Fred Warner was there and helped coach young linebackers like Marcelino McCrary-Ball, who lined up at middle linebacker. But Warner did not participate. So did linebacker Dre Greenlaw, cornerback Charvarius Ward and receiver Jauan Jennings.
• The two most prominent players who took part in practice: running back Christian McCaffrey and tight end George Kittle. McCaffrey seemed to be training at regular season speed.
“I’m used to it,” Darnold, who was a McCaffrey teammate in Carolina, said after practice. “He has a work ethic that will never change.”
• The most prominent defensive player on Tuesday was the team’s new nickel cornerback, Isaiah Oliver. Standing just over 6 feet tall and weighing around 205 pounds, Oliver is the biggest player the team has had in this position in recent memory.
He had no difficulty shifting his weight. He interrupted two short passes from Lance and another from Darnold and otherwise appeared to be all over the pitch. Oliver wears number 22, the same number Carlos Rogers – who was a nickel cornerback – had when he was in San Francisco ten years ago.
• Although Oliver was prolific, the best defensive play came from rookie cornerback Darrell Luter Jr.
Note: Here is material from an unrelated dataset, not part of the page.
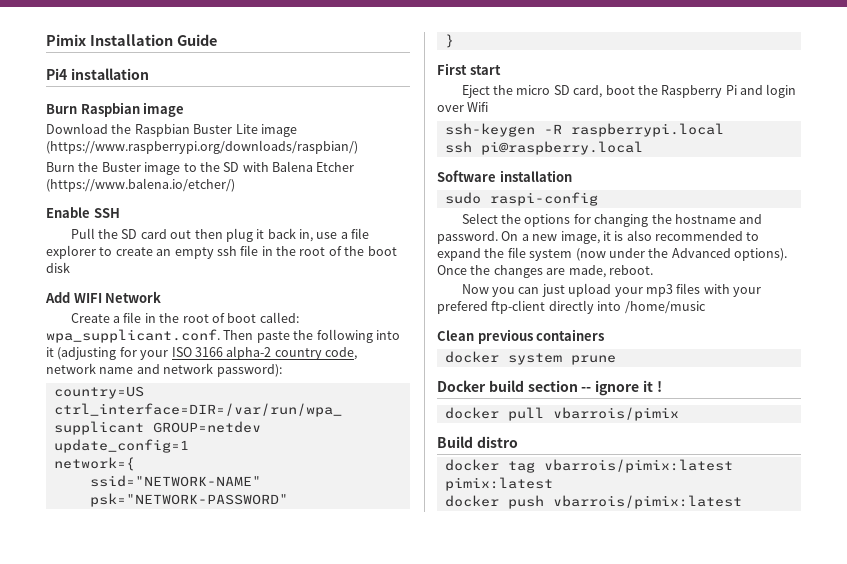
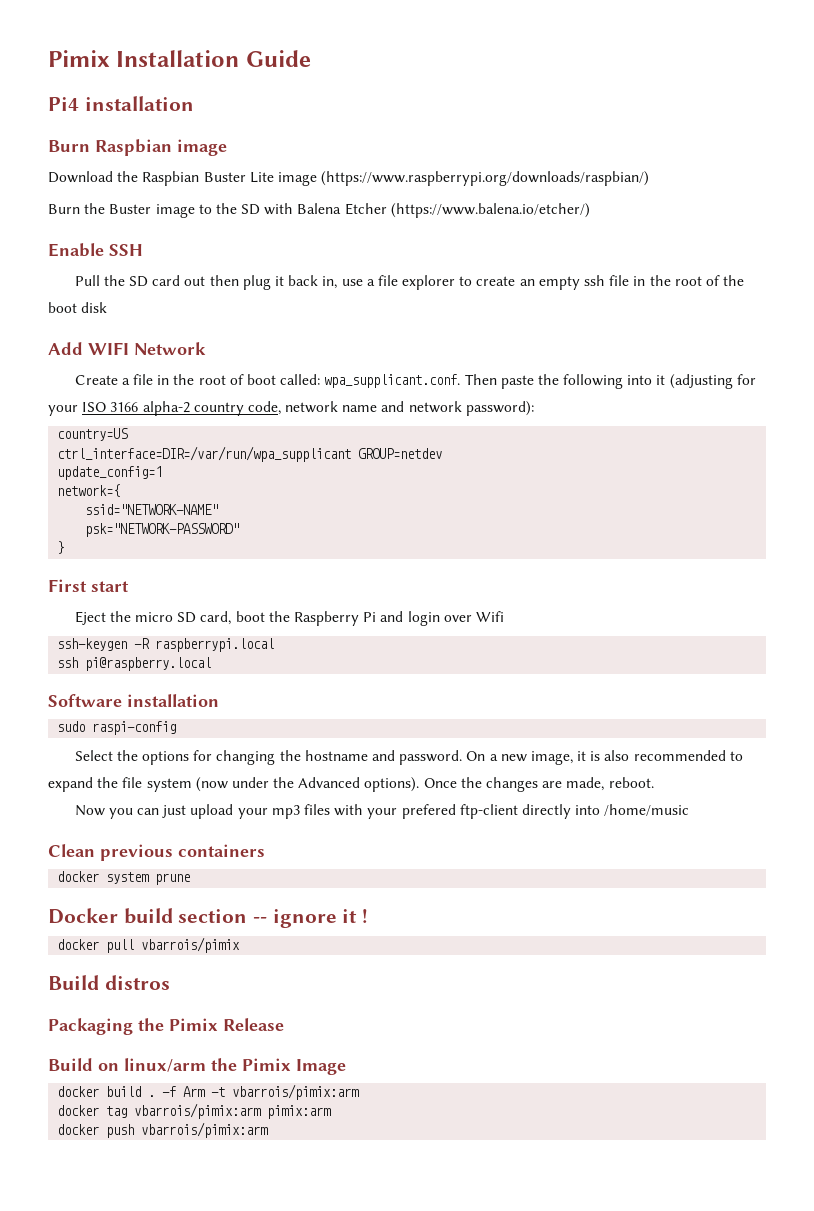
[476,436,518,448] distro -> [104,975,170,990] [48,1018,284,1035] [48,1058,346,1075] [57,1084,360,1100] distros // Packaging the Pimix Release // Build on linux/arm the Pimix Image // docker build . -f Arm -t vbarrois/pimix:arm
[543,459,733,473] [444,477,553,491] vbarrois/pimix:latest pimix:latest -> [134,1103,332,1119] vbarrois/pimix:arm pimix:arm
[552,495,742,509] vbarrois/pimix:latest -> [141,1122,269,1138] vbarrois/pimix:arm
The fifth-round pick looked like a step behind Gray when Darnold uncorked a through pass on the sideline . But he caught the play and knocked the ball down, prompting his defensive teammates to run out from the touchline to congratulate him.
• Ward not training, Deommodore Lenoir and Samuel Womack III were first-team cornerbacks. Luter and Ambry Thomas worked with the second unit. With Hufanga out, Tashaun Gipson Sr. and George Odum were the first-string safeties with first draft pick Ji’Ayir Brown and Tayler Hawkins working with the second group. Another defensive back, Qwuantrezz Knight, had his hand in a cast and did not practice.
• Two other rookies stood out on Tuesday: seventh-round picks Brayden Willis and Ronnie Bell. Willis had a nice one-handed hitch from a Darnold fastball in midfield. Bell, meanwhile, was the most prolific receiver on the day, just as he was at the 49ers’ rookie minicamp earlier this month. It’s the very beginning of the spring season, of course, and it’s impossible to make any real assessments. But suffice it to say that Bell is off to a good start.
• In Williams’ absence, Jaylon Moore lined up at left tackle with the first team. Colton McKivitz, as expected, is the new starting right tackle, taking over from Mike McGlinchey, who signed with the Broncos in the offseason.
• Two defensive line starters, Bosa and Hargrave, were absent. Their starting spots were taken by Drake Jackson and Javon Kinlaw, respectively. Jackson looks more muscular, especially in his upper body, than he did a year ago. Kinlaw, meanwhile, looks slimmer and is starting to resemble his tall, linear teammate Arik Armstead in terms of build.
• Finally, here’s what happened in the 49ers kicking battle: Rookie Jake Moody and veteran Zane Gonzalez got four attempts, the last about 50 yards from the right sharp into the wind. Both made their first three attempts… but missed the fourth wide left.